* TASK BRIEF
Render the stretch of entries below, from the line containing "right wrist: (605, 546, 0)" through the line containing "left hip: (732, 529, 1)", as a numbered list with any blank lines omitted. Include only those lines.

* THE DATA
┄┄┄┄┄┄┄┄┄┄┄┄┄┄┄┄┄┄┄┄

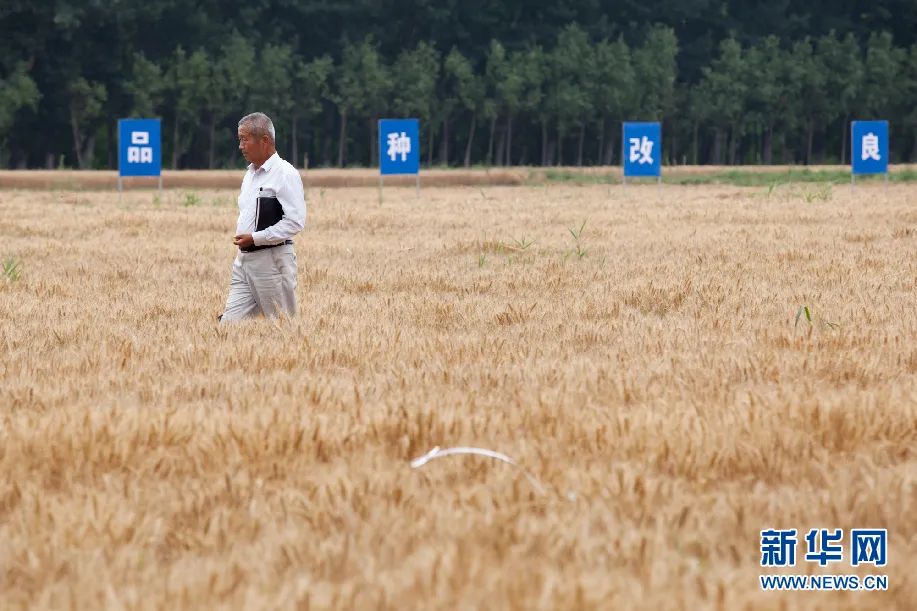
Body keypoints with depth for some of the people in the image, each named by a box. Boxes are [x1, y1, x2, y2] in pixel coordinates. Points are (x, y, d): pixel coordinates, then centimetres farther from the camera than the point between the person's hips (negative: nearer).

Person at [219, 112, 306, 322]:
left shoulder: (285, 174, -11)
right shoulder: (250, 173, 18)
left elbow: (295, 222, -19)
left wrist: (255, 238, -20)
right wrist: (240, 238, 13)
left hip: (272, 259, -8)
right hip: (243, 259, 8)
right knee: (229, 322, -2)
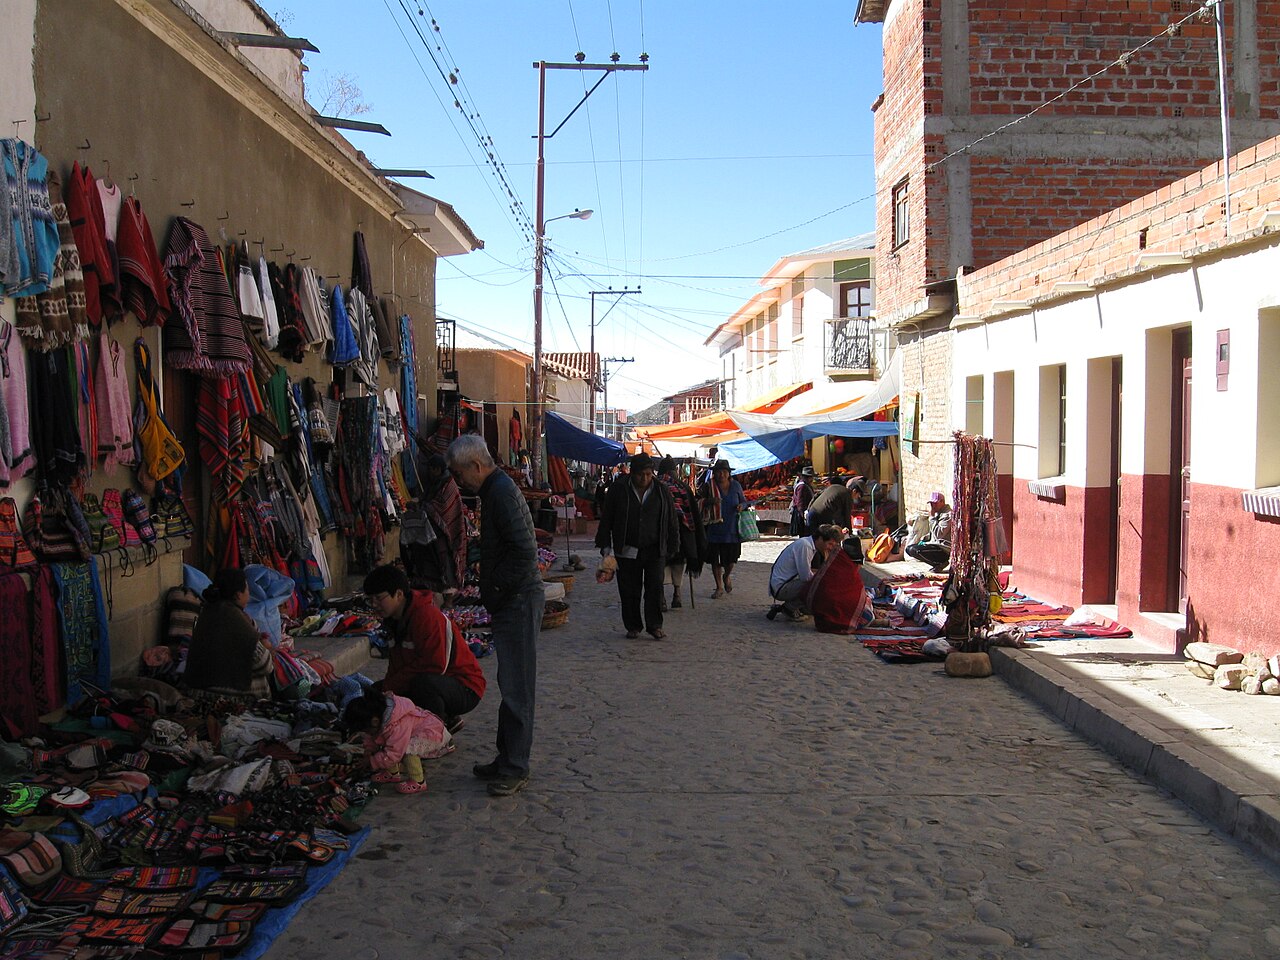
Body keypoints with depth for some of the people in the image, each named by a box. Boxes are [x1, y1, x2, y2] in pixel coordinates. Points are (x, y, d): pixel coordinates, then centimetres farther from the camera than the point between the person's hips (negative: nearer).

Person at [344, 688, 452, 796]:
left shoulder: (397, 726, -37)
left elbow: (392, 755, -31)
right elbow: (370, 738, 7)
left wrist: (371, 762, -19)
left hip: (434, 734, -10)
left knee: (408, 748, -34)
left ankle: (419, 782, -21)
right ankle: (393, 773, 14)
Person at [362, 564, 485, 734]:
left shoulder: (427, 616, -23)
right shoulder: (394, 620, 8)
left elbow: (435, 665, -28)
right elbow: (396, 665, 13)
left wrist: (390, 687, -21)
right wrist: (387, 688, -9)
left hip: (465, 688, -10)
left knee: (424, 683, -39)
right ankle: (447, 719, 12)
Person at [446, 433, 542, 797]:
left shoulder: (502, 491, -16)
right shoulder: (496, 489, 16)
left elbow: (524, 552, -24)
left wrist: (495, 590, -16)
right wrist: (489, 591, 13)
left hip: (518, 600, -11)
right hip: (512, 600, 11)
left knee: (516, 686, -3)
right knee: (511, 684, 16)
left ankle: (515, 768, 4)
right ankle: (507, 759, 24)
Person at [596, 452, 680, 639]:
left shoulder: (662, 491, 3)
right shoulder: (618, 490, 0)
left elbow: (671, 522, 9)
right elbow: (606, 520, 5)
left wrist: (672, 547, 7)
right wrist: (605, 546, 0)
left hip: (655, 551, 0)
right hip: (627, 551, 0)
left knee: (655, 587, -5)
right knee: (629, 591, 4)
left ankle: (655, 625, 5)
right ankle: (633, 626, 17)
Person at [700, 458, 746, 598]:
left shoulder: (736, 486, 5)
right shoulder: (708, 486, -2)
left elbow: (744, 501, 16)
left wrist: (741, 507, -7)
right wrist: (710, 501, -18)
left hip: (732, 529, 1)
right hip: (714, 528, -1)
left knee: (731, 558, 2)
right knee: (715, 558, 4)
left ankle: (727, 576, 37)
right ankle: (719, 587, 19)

┄┄┄┄┄┄┄┄┄┄┄┄┄┄┄┄┄┄┄┄

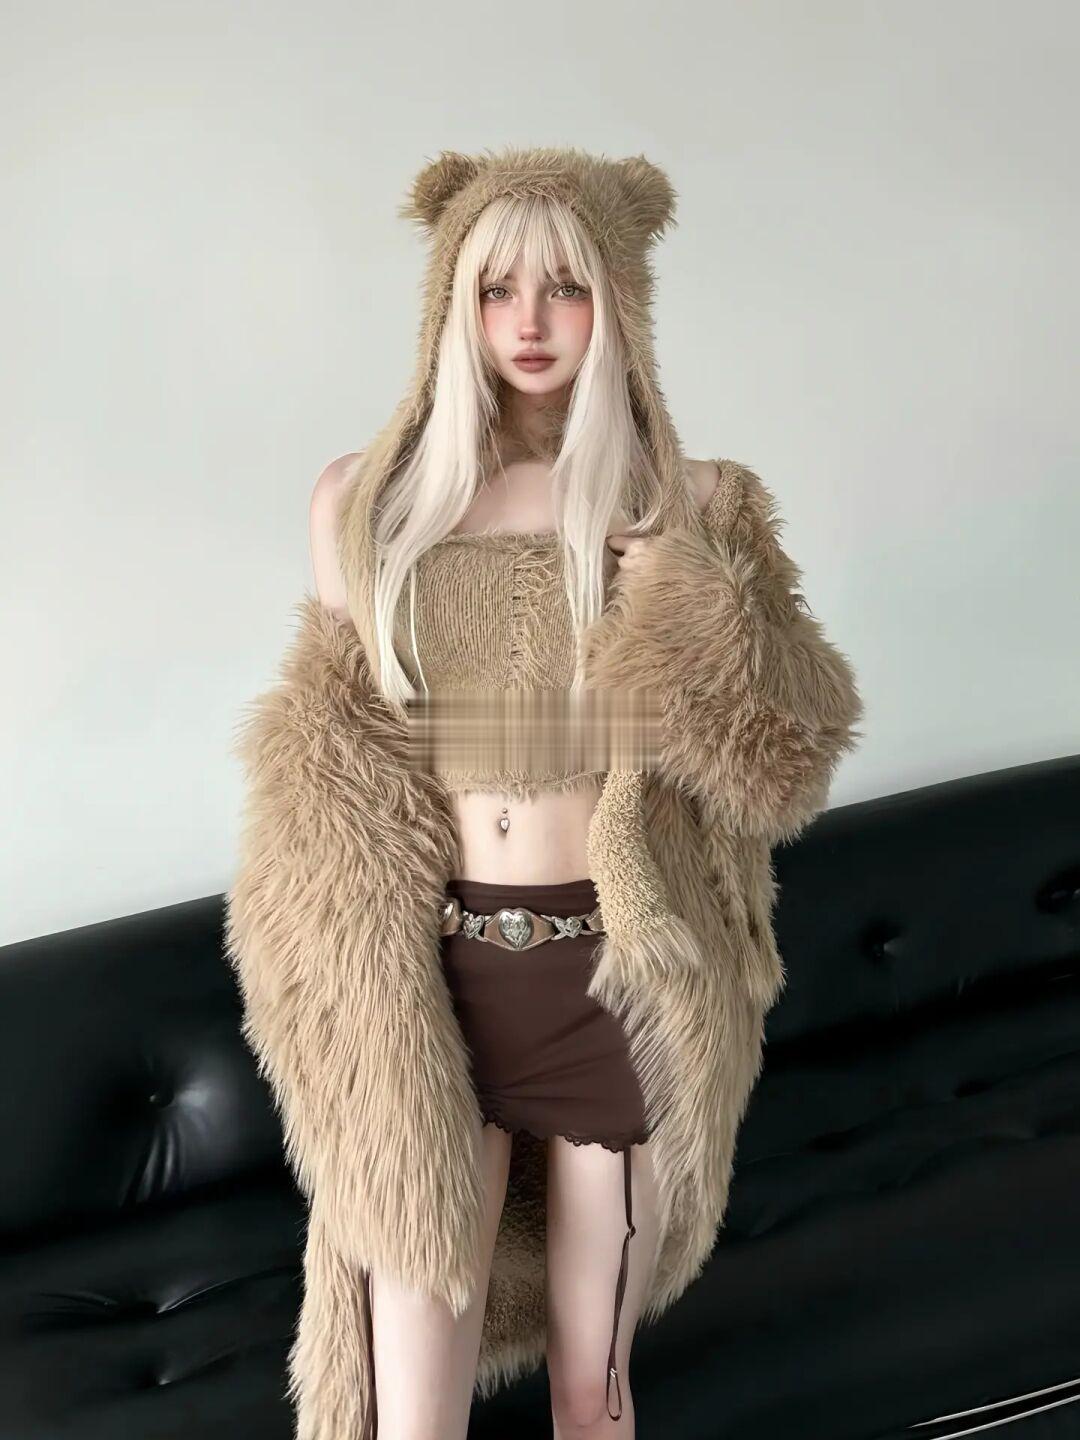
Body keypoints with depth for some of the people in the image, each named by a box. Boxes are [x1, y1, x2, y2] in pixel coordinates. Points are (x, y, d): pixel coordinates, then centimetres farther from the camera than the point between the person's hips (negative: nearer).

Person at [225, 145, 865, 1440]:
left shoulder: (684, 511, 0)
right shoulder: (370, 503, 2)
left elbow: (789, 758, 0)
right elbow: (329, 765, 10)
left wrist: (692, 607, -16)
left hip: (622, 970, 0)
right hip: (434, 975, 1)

┄┄┄┄┄┄┄┄┄┄┄┄┄┄┄┄┄┄┄┄

* PROBLEM SOLUTION
1. right wrist: (605, 546, 0)
2. left hip: (655, 551, 0)
3. right hip: (627, 551, 0)
4. left knee: (655, 587, -5)
5. right knee: (629, 591, 4)
6. left ankle: (655, 625, 5)
7. right ankle: (633, 626, 17)
8. Person at [700, 458, 746, 598]:
9. left shoulder: (736, 486, 5)
10. right shoulder: (708, 486, -2)
11. left elbow: (744, 501, 16)
12. left wrist: (741, 507, -7)
13. right wrist: (710, 501, -18)
14. left hip: (732, 529, 1)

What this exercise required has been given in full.